In order to boost the performance of data loading in PyTorch. I write TorchRecord which is similar to the TFRecord of Tensorflow.

You can find the TorchRecord project at here.


Following the design of TFRecord and caffe data storage, I choose Protocol Buffers which is a data interchange format developed by Google as the storage format of TorchRecord. Protocol Buffers can encode a set of Python objects into byte string and decoding it likes shooting fish in a barrel. Then, I insert all the byte strings into the LMDB(Lighting Memory-Mapping Database). Finally, we can select items in this database and decode them to the original objects.

Protocol Buffers

I choose TensorProtos in caffe2 as the default proto. You can find the detail at here.

Random Training

Most of the deep learninig models require random training. The dataloader need to ensure that it can provide random index of the dataset for each training epoch. The easiest way is generating the random index number and using the get() api of LMDB to get items in the database. But get() is very slow.

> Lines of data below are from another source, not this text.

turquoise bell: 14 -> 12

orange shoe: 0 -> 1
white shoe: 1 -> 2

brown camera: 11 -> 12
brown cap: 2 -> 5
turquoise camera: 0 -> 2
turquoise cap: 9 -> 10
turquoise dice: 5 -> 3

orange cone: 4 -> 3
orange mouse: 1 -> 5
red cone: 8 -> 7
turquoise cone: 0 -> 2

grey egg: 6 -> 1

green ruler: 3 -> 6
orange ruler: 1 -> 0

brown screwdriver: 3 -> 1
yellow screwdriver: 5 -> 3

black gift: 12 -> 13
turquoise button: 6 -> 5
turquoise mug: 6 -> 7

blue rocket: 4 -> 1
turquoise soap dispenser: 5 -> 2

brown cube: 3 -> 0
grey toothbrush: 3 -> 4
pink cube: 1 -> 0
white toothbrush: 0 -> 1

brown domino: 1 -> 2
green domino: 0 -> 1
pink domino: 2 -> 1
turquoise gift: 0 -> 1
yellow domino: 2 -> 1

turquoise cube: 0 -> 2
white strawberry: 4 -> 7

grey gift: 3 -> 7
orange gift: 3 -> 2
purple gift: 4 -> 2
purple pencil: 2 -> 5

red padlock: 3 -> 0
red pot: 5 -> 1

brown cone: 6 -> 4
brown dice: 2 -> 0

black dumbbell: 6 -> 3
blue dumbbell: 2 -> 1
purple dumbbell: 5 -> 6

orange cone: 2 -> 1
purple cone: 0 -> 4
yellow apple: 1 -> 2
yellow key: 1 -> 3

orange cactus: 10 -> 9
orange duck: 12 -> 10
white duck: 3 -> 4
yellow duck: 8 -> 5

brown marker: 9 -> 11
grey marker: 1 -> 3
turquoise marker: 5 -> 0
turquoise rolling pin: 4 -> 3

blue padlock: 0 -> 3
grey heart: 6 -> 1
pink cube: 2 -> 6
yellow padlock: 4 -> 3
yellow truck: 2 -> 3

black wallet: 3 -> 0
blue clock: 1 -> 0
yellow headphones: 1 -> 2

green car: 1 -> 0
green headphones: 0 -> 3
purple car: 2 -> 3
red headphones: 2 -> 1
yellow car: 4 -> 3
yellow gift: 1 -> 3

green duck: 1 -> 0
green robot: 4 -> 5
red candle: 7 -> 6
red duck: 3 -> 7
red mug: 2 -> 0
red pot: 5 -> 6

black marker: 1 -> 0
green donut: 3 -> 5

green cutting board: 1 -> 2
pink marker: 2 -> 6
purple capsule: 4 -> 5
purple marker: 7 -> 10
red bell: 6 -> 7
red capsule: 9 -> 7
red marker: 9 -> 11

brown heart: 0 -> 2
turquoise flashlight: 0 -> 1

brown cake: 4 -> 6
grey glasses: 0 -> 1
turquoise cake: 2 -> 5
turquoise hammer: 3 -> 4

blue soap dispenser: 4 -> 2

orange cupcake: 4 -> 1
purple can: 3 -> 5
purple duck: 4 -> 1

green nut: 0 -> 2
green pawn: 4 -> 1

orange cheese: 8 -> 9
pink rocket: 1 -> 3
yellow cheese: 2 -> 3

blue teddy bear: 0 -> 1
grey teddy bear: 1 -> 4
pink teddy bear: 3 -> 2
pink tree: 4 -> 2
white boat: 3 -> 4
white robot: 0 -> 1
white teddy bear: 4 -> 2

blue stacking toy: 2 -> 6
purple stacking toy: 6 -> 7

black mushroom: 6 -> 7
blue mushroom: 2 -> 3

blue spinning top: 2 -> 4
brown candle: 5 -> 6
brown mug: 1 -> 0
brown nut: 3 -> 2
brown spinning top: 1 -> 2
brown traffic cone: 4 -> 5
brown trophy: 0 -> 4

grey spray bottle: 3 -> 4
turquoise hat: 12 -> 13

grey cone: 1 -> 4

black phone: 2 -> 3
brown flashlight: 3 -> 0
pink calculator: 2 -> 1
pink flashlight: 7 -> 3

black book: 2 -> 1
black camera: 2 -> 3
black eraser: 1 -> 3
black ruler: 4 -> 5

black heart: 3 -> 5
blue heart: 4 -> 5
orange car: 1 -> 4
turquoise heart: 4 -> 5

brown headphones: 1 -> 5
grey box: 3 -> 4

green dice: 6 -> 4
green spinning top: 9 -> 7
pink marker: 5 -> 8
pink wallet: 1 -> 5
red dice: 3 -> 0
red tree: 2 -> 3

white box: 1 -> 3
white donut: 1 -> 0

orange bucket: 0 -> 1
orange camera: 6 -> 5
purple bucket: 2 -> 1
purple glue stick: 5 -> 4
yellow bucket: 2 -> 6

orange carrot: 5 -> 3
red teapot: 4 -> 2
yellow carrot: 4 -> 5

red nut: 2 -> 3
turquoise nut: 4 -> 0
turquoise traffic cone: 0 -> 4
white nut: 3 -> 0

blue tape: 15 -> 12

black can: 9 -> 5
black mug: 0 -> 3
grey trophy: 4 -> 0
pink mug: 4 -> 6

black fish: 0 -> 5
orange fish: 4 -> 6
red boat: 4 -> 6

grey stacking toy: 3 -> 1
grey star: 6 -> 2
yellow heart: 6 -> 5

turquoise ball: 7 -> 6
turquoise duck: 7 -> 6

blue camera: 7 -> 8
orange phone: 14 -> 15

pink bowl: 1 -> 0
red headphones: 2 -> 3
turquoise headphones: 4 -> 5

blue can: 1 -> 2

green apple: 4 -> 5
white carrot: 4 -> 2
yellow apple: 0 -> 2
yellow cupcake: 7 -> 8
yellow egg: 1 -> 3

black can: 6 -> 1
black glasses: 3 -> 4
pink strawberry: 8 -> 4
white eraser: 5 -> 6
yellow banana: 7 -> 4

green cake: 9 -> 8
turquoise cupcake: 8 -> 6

Finally, in TorchRecord, I shuffle the dataset in two steps:

  1. Shuffle the data before inserting them into the database.
  2. Get the items in database sequentially by Cursor. Cursor can construct a sequential iterator and it is faster than get(). Then, build a buffer pool and put items into this pool. The buffer pool will be shuffled every time after inserting an item. Finally, popping a random item as the training example.

Following the above steps, we can obtain a shuffled sequence of the dataset.

Working Process

The main process will generate an index sequence(e.g. 1, 2, 3…n) and distribute them to every working process. Each working process will construct a cursor of lmdb and will seek to the location of current index number. After that, all the shuffling, decoding and transforming stuff will be done in each sub process.


I test the TorchRecord at Intel® Xeon® CPU E5-2603 0 @ 1.80GHz 4core with 32 GB Mem.

  • num_workers = 2:
    Conventional: [00:42<00:00, 8.72it/s]
    TorchRecord: [00:21<00:00, 16.91it/s]
  • num_workers = 4:
    Conventional: [00:22<00:00, 16.16it/s]
    TorchRecord: [00:13<00:00, 26.73it/s]

Obviously, TorchRecord is about 2x faster than the conventional dataloader.